Senado registra 46 pedidos de impeachment contra ministros do STF; 31 foram apresentados no último semestre
Alexandre de Moraes concentra a maioria das petições; nenhum pedido foi aprovado até hoje
A atual legislatura do Senado Federal contabiliza 46 pedidos de impeachment contra ministros do Supremo Tribunal Federal (STF). Desse total, 31 foram protocolados apenas nos últimos seis meses, indicando crescimento recente no volume de representações.
Entre 2023, 2024 e o primeiro semestre de 2025, haviam sido apresentados 24 requerimentos contra integrantes da Corte.
Tramitação
A Lei nº 1.079/1950 — conhecida como Lei do Impeachment — prevê que qualquer cidadão pode oferecer denúncia por crime de responsabilidade contra ministros do STF ou contra o procurador-geral da República.

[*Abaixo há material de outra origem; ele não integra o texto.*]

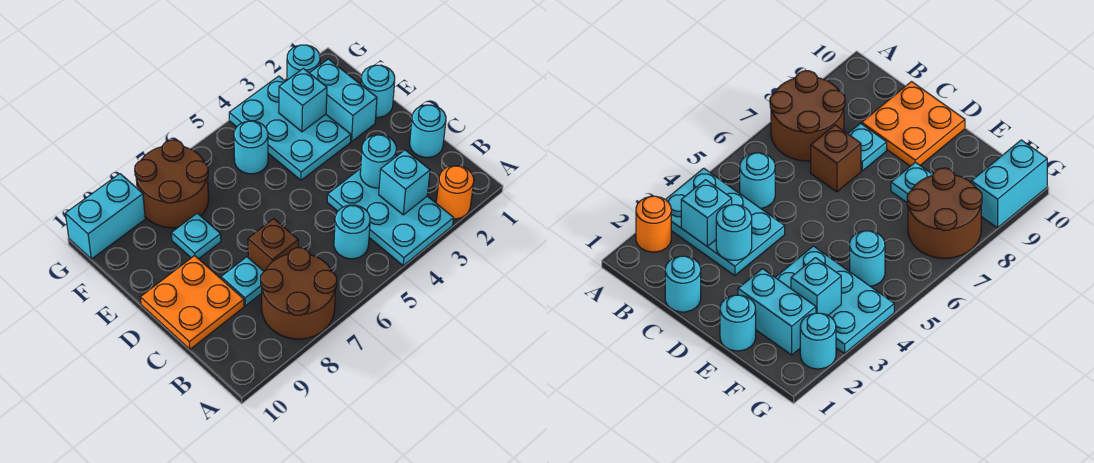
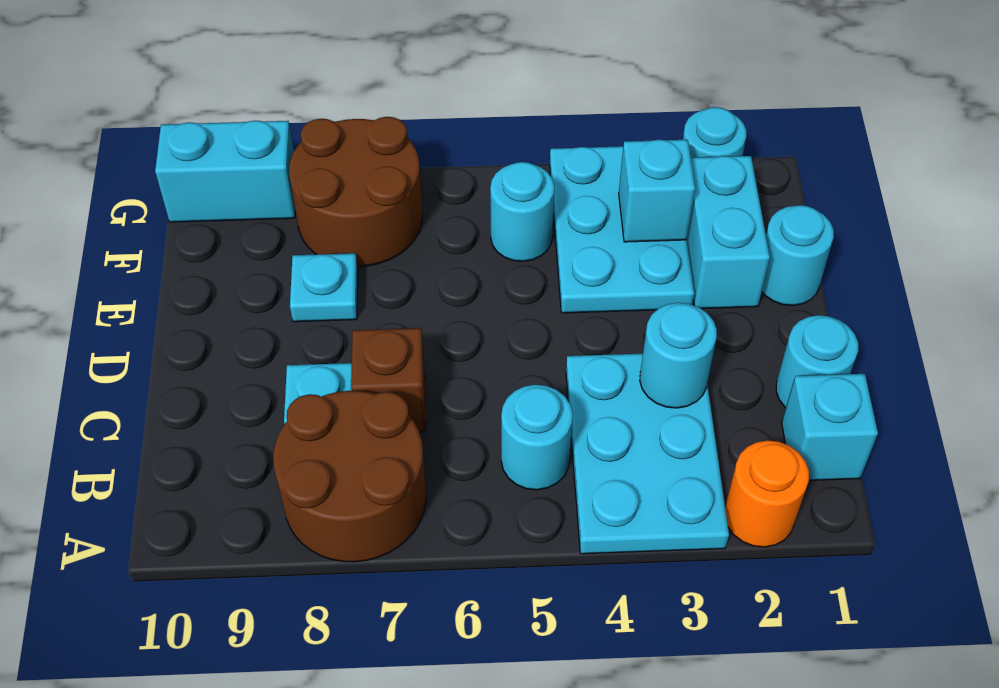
cyan brick B3 level 2 -> cyan brick B1 level 1
orange plate C9:D10 level 1 -> none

Compete ao Senado processar e julgar essas autoridades.
Os pedidos são inicialmente encaminhados pelo presidente do Senado à Advocacia da Casa, responsável por emitir parecer técnico. Em seguida, a matéria é submetida à Comissão Diretora.
Após leitura em plenário, a denúncia pode ser analisada por comissão especial formada por senadores indicados pelos líderes partidários, respeitada a proporcionalidade. O colegiado dispõe de até dez dias para deliberar sobre a admissibilidade.
O denunciado tem direito à ampla defesa no mesmo prazo. O parecer da comissão é submetido ao plenário, em votação nominal por maioria simples. Caso a acusação seja admitida, o ministro é afastado do cargo até o julgamento final.
Para condenação, são necessários dois terços dos votos dos senadores. Além da perda do cargo, o plenário pode decidir pelo impedimento do exercício de função pública por cinco anos. Até o momento, nenhum pedido de impeachment contra ministro do STF foi aprovado.
Ministros mais citados
O ministro Alexandre de Moraes lidera o número de representações na atual legislatura, com 29 pedidos — o equivalente a 63% do total. Somente no último semestre, ele foi alvo de 18 das 31 novas petições.
Na sequência aparece o ministro Gilmar Mendes, com nove requerimentos, seguido por Dias Toffoli, que soma sete pedidos — seis deles apresentados nos últimos seis meses.
Parte das representações contra Toffoli está relacionada à sua atuação na relatoria de caso envolvendo o Banco Master. O ministro deixou a condução do processo após a Polícia Federal apontar menções a seu nome em material apreendido com o empresário Daniel Vorcaro, controlador da instituição financeira.
Toffoli é sócio da empresa Maridt Participações, administrada por familiares, que realizou negociações com fundo gerido pela Reag, vinculada ao Banco Master.
A decisão de deixar a relatoria foi discutida em reunião reservada entre os ministros da Corte. Em nota, o STF informou que não havia fundamento jurídico para suspeição, mas que a saída ocorreu por iniciativa do próprio magistrado.
No dia seguinte ao encontro, trechos da reunião passaram a circular na imprensa, gerando desconforto interno e suspeitas sobre eventual vazamento do conteúdo.